Task item —
Transcribe exactly the line that contains "Left hand at" and every line below it in the listing, through the last, and no other lines.

Given data —
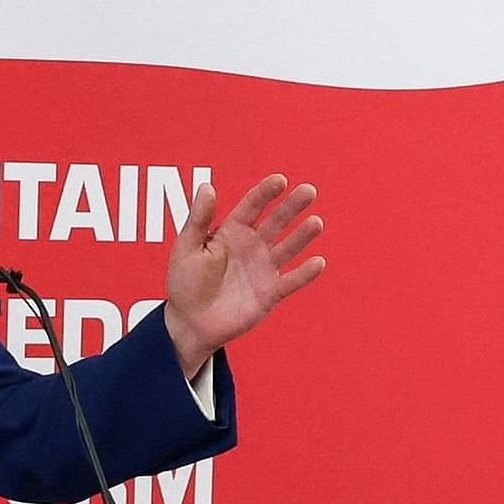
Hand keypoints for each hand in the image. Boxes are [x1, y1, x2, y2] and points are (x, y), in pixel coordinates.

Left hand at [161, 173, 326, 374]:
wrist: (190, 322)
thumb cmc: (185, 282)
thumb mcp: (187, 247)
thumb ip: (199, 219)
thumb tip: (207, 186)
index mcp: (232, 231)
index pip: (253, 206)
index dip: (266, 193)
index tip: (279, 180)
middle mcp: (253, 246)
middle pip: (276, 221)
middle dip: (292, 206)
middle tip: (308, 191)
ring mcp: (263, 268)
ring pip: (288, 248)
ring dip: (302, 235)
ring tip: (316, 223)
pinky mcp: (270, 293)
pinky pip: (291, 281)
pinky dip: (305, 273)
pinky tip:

Answer to this exercise —
Left hand at [161, 173, 326, 374]:
wrist: (190, 322)
thumb cmc: (185, 282)
thumb mcp: (187, 247)
thumb ip: (199, 219)
thumb tip: (207, 186)
index mcp: (232, 231)
index pip: (253, 206)
index dip: (266, 193)
index tip: (279, 180)
middle mcp: (253, 246)
middle pip: (276, 221)
middle dip: (292, 206)
middle tip: (308, 191)
ring mcp: (263, 268)
ring pip: (288, 248)
ring dip: (302, 235)
ring tip: (316, 223)
pinky mcp: (270, 293)
pinky pip: (291, 281)
pinky dip: (305, 273)
pinky tip:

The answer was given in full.